# [EXERCISE REQUIREMENTS]
Find every line in the items below that contains the word "chart" and copy each one out. Case counts.

────────────────

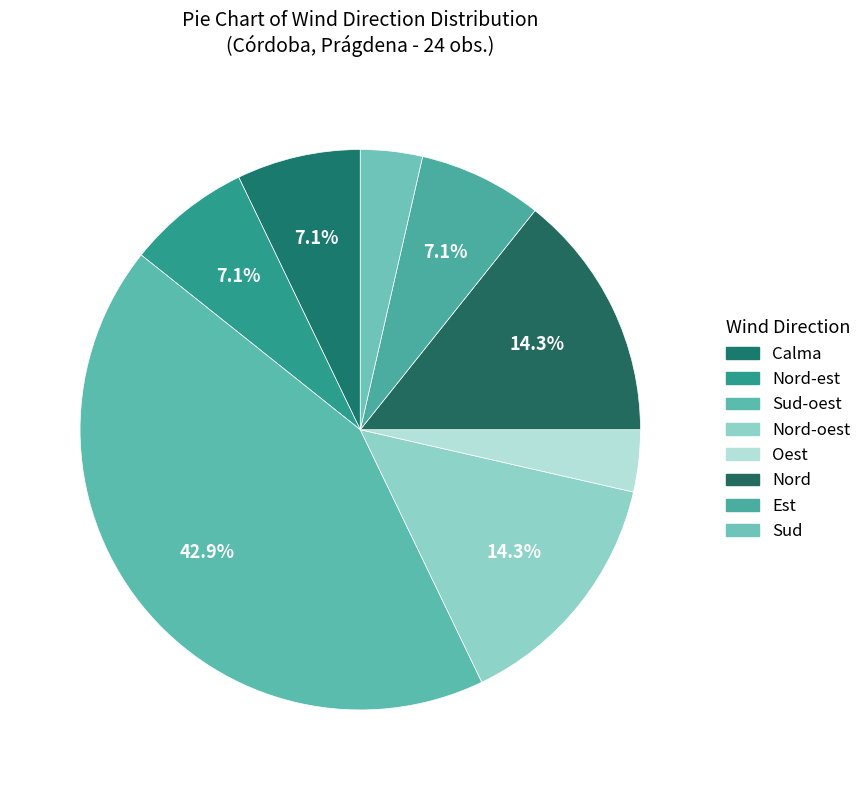

What is the smallest slice in the pie chart?

Oest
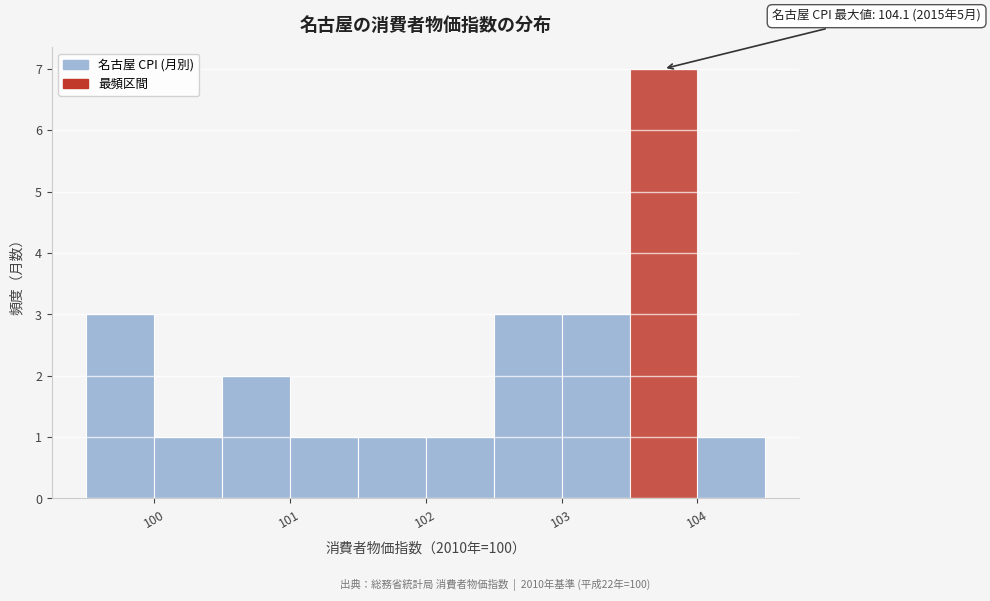

Over which range of the x-axis is the bar tallest?

103.5 to 104.0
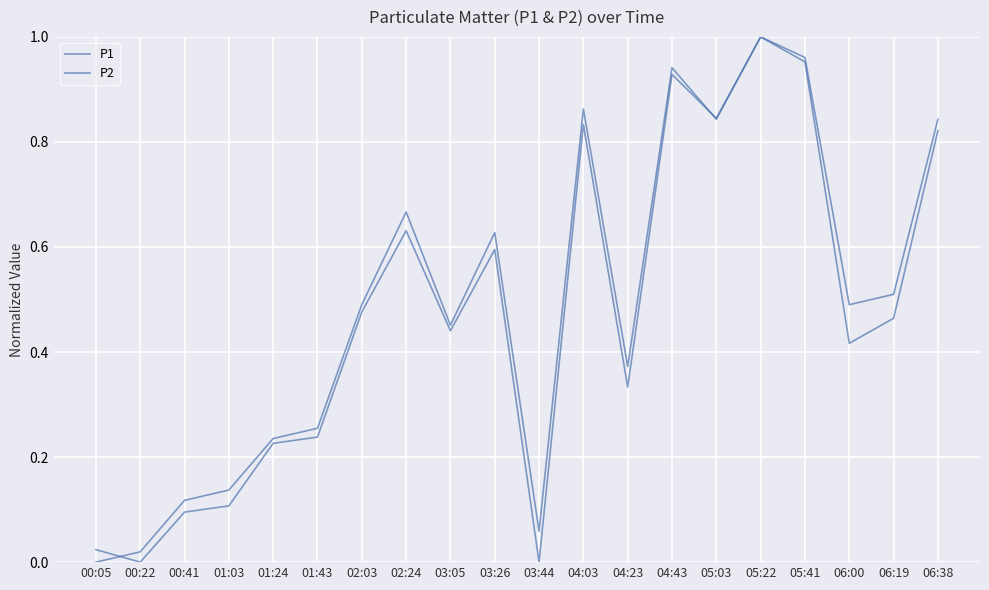

What is the total value across all series at 03:05?

0.9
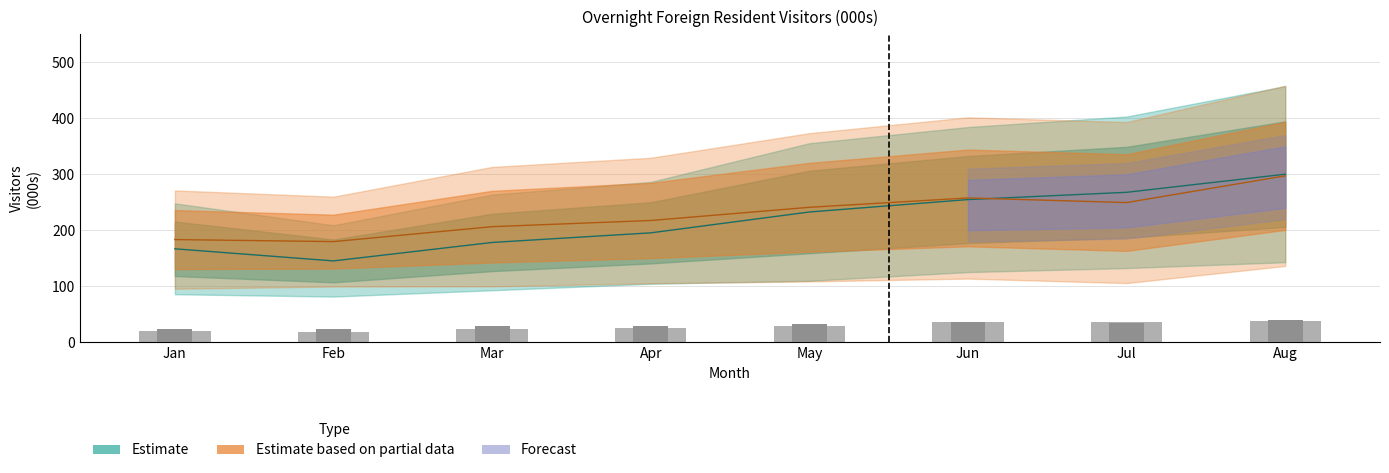

What is the minimum value shown in the chart?

20.1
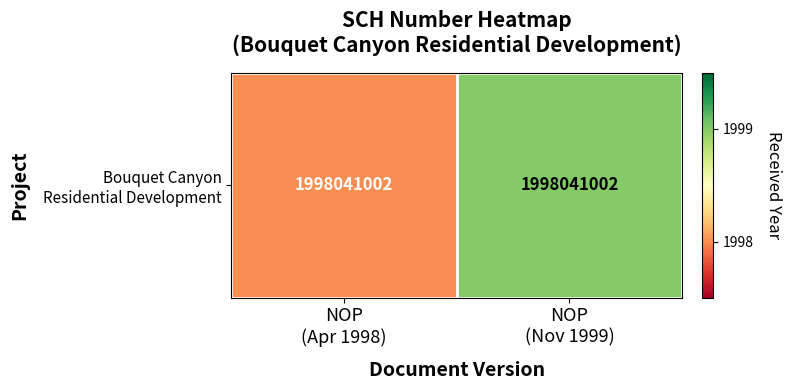

List the labels in order of value, largest first.

NOP
(Nov 1999), NOP
(Apr 1998)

────────────────

# [RESPONSE]
What is the smallest slice in the pie chart?
What is the minimum value shown in the chart?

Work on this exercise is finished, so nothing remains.